Et v’la-t-il pas qu’un jour, je reçois une invitation pour un vernissage à la Martyre, je ne connaissais pas bien mais j’y suis allé, c’était sympa, j’ai discuté avec un monsieur et je lui ai dit : « tiens, ça serait sympa de faire une fête sur la pierre ici, vu tout ce q’il y a comme vieilles pierres » et puis je lui explique grosso modo comment je voyais les choses. « Ahhhh » qu’il me dit « et tu serais capable d’organiser tout ça ? » je lui répond que oui et que ça ne serait pas compliqué et la il me réponds : « Eh bien je suis le Maire de la commune! ». On était en juillet, on a organisé ça pour le mois d’aout, trois semaines plus tard, c’était court einh!

Ca a rencontré un chouette succès, alors on a continué pendant 5 ans.

On a ensuite déplacé le projet à l’Hôpital Camfrout, comme ça on pouvait aussi faire les visites de la carrière et c’est comme ça qu’est née la « Fête de la pierre », l’année passée, c’était la treizième édition.

Les gens continuent de venir pour s’inscrire à l’association et pour apprendre a travailler la pierre.

 

 

 

 

 

 

 

 

 

Moi j’ai été obligé d’arrêter l’artisanat parce que j’ai eu la polio étant gosse et j’ai eu des gros problèmes cardiaques, j’ai été plusieurs fois hospitalisé. Quand tu es malade tu n’es plus assurable, tu n’as plus le droit aux crédits, tôt ou tard j’étais voué à l’échec donc j’ai préféré arrêter avant.
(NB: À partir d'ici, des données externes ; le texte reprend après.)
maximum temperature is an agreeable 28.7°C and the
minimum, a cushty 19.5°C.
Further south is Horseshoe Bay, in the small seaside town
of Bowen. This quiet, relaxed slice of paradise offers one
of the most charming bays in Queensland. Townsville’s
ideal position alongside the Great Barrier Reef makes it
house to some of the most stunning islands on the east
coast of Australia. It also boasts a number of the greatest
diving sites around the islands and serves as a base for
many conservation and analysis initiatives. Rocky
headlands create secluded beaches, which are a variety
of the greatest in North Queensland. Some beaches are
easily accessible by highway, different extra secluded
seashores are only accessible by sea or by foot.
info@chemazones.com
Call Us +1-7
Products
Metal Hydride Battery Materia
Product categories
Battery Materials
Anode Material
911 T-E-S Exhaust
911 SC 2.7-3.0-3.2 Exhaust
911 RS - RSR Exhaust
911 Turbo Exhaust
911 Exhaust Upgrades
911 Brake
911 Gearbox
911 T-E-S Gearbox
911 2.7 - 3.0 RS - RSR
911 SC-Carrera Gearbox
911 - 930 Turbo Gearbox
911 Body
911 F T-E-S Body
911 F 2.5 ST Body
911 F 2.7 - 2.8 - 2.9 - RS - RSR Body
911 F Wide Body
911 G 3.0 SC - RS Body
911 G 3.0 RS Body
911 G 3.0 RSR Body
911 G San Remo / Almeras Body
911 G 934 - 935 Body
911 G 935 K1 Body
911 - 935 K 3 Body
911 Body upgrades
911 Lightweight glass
Ca coute cher d’arrêter, ça ne fait pas du bien au moral donc heureusement que j’ai l’association, ça ça sauve. Je suis heureux là, et puis j’ai l’esprit occupé a quelque chose, il y a toujours des projets en cours.

 

Je suis bien comme ça. C’est pas pour gagner ma coûte que je le fait !  Au contraire, ça ne me rapporte pas un rond, ça m’en bouffe plutôt !
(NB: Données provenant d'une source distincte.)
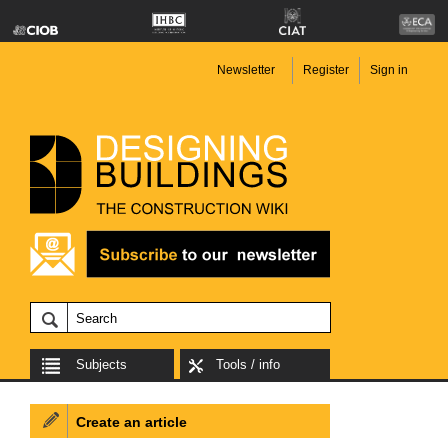
Newsletter
Register
Sign in
Subjects
Tools / info
Create an article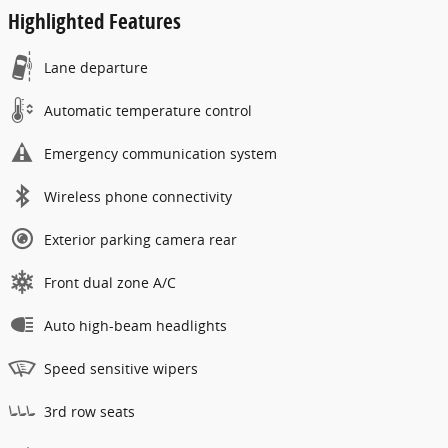
Highlighted Features
Lane departure
Automatic temperature control
Emergency communication system
Wireless phone connectivity
Exterior parking camera rear
Front dual zone A/C
Auto high-beam headlights
Speed sensitive wipers
3rd row seats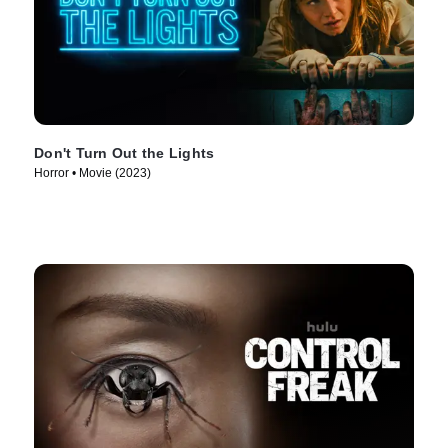
Don't Turn Out the Lights
Horror • Movie (2023)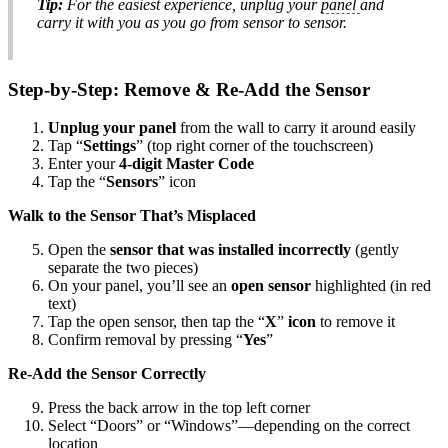
Tip:
For the easiest experience, unplug your
panel
and
carry it with you as you go from sensor to sensor.
Step-by-Step: Remove & Re-Add the Sensor
Unplug your panel
from the wall to carry it around easily
Tap “
Settings
” (top right corner of the touchscreen)
Enter your
4-digit Master Code
Tap the “
Sensors
” icon
Walk to the Sensor That’s Misplaced
Open the
sensor that was installed incorrectly
(gently
separate the two pieces)
On your panel, you’ll see an
open sensor
highlighted (in red
text)
Tap the open sensor, then tap the “
X
”
icon
to remove it
Confirm removal by pressing “
Yes
”
Re-Add the Sensor Correctly
Press the back arrow in the top left corner
Select “Doors” or “Windows”—depending on the correct
location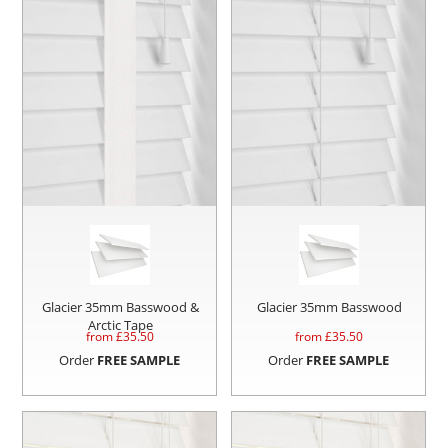
Glacier 35mm Basswood &
Glacier 35mm Basswood
Arctic Tape
from £
35.50
from £
35.50
Order
FREE SAMPLE
Order
FREE SAMPLE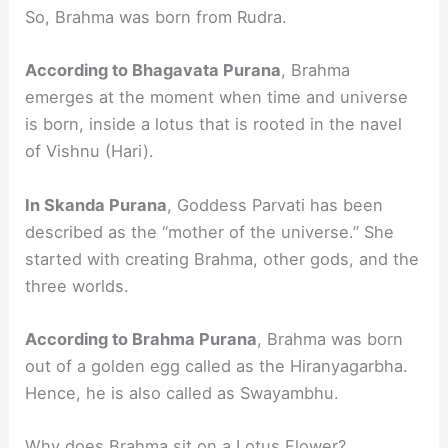
So, Brahma was born from Rudra.
According to Bhagavata Purana
, Brahma
emerges at the moment when time and universe
is born, inside a lotus that is rooted in the navel
of Vishnu (Hari).
In Skanda Purana
, Goddess Parvati has been
described as the “mother of the universe.” She
started with creating Brahma, other gods, and the
three worlds.
According to Brahma Purana
, Brahma was born
out of a golden egg called as the Hiranyagarbha.
Hence, he is also called as Swayambhu.
Why does Brahma sit on a Lotus Flower?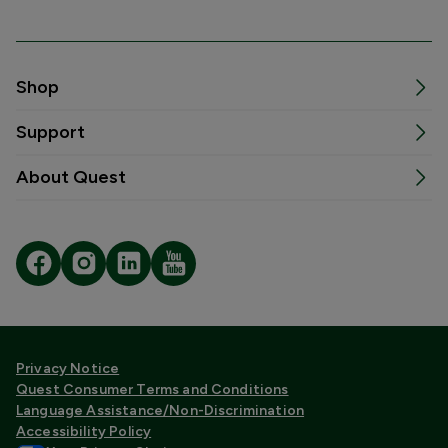
Shop
Support
About Quest
Privacy Notice
Quest Consumer Terms and Conditions
Language Assistance/Non-Discrimination
Accessibility Policy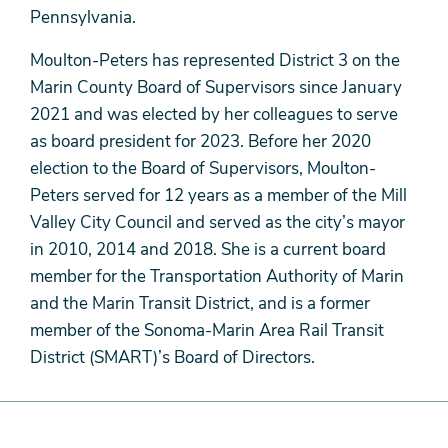
Pennsylvania.
Moulton-Peters has represented District 3 on the
Marin County Board of Supervisors since January
2021 and was elected by her colleagues to serve
as board president for 2023. Before her 2020
election to the Board of Supervisors, Moulton-
Peters served for 12 years as a member of the Mill
Valley City Council and served as the city’s mayor
in 2010, 2014 and 2018. She is a current board
member for the Transportation Authority of Marin
and the Marin Transit District, and is a former
member of the Sonoma-Marin Area Rail Transit
District (SMART)’s Board of Directors.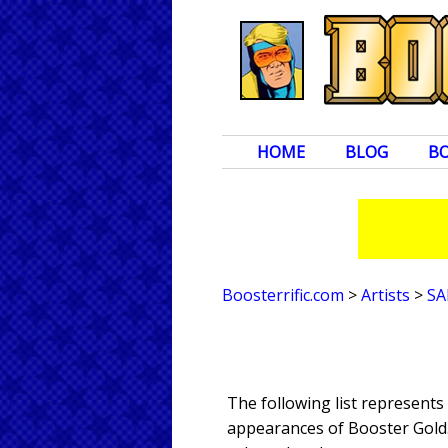
HOME
BLOG
B
Boosterrific.com
>
Artists
>
SA
The following list represents
appearances of Booster Gold. 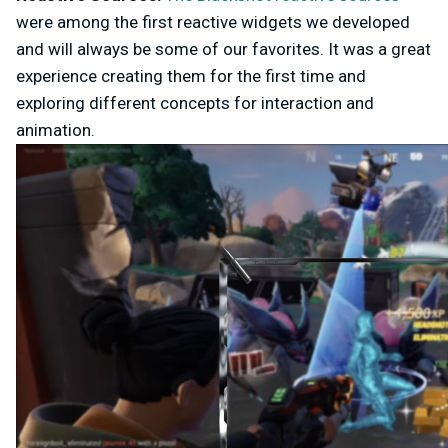
were among the first reactive widgets we developed
and will always be some of our favorites. It was a great
experience creating them for the first time and
exploring different concepts for interaction and
animation.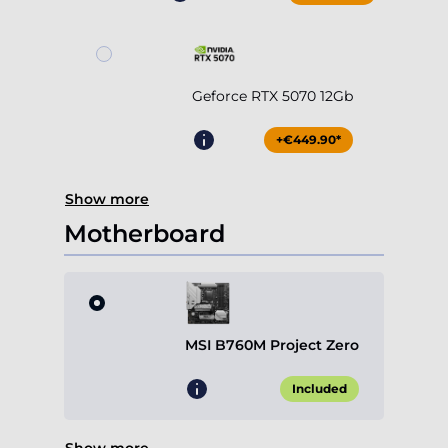
Geforce RTX 5070 12Gb
+€449.90*
Show more
Motherboard
MSI B760M Project Zero
Included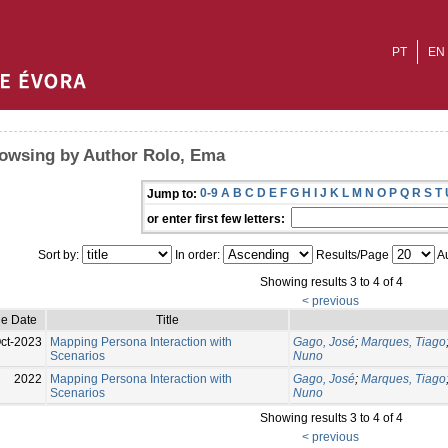
PT
EN
owsing by Author Rolo, Ema
0-9
A
B
C
D
E
F
G
H
I
J
K
L
M
N
O
P
Q
R
S
T
Jump to:
or enter first few letters:
Sort by:
In order:
Results/Page
Au
Showing results 3 to 4 of 4
< previous
ue Date
Title
ct-2023
Mapping Persona Interaction with
Gago, José
;
Marques, Tiago
Scenarios
Nuno
2022
Mapping Persona Interaction with
Gago, José
;
Marques, Tiago
Scenarios
Nuno
Showing results 3 to 4 of 4
< previous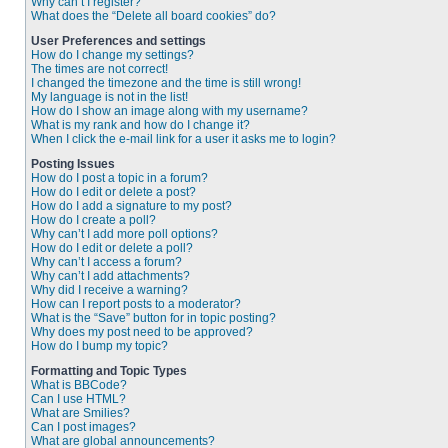
Why can’t I register?
What does the “Delete all board cookies” do?
User Preferences and settings
How do I change my settings?
The times are not correct!
I changed the timezone and the time is still wrong!
My language is not in the list!
How do I show an image along with my username?
What is my rank and how do I change it?
When I click the e-mail link for a user it asks me to login?
Posting Issues
How do I post a topic in a forum?
How do I edit or delete a post?
How do I add a signature to my post?
How do I create a poll?
Why can’t I add more poll options?
How do I edit or delete a poll?
Why can’t I access a forum?
Why can’t I add attachments?
Why did I receive a warning?
How can I report posts to a moderator?
What is the “Save” button for in topic posting?
Why does my post need to be approved?
How do I bump my topic?
Formatting and Topic Types
What is BBCode?
Can I use HTML?
What are Smilies?
Can I post images?
What are global announcements?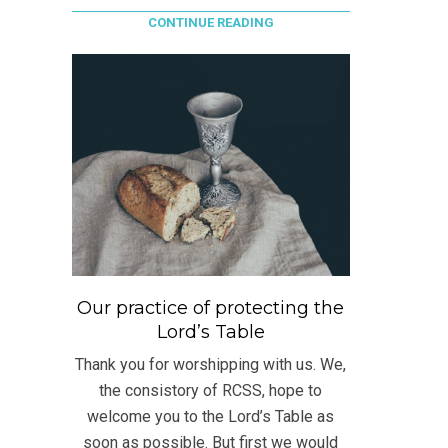
CONTINUE READING
Our practice of protecting the
Lord’s Table
Thank you for worshipping with us. We,
the consistory of RCSS, hope to
welcome you to the Lord’s Table as
soon as possible. But first we would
Mais c’est pas grave, je suis heureux comme ça. Ouais, d’entendre le bruit des massettes en sortant de chez moi ça me suffit.

Quand je vois des gens qui s’en vont en disant « à l’année prochaine » eh bien, c’est encore gagné.

Et puis on se fait des copains, des copines, on rigole, on est pas aux pièces einh, on est pas là pour avoir du rendement.

Quand tu as réussi à apprendre quelque chose à quelqu’un c’est bien, au moins ça restera dans les mémoires.»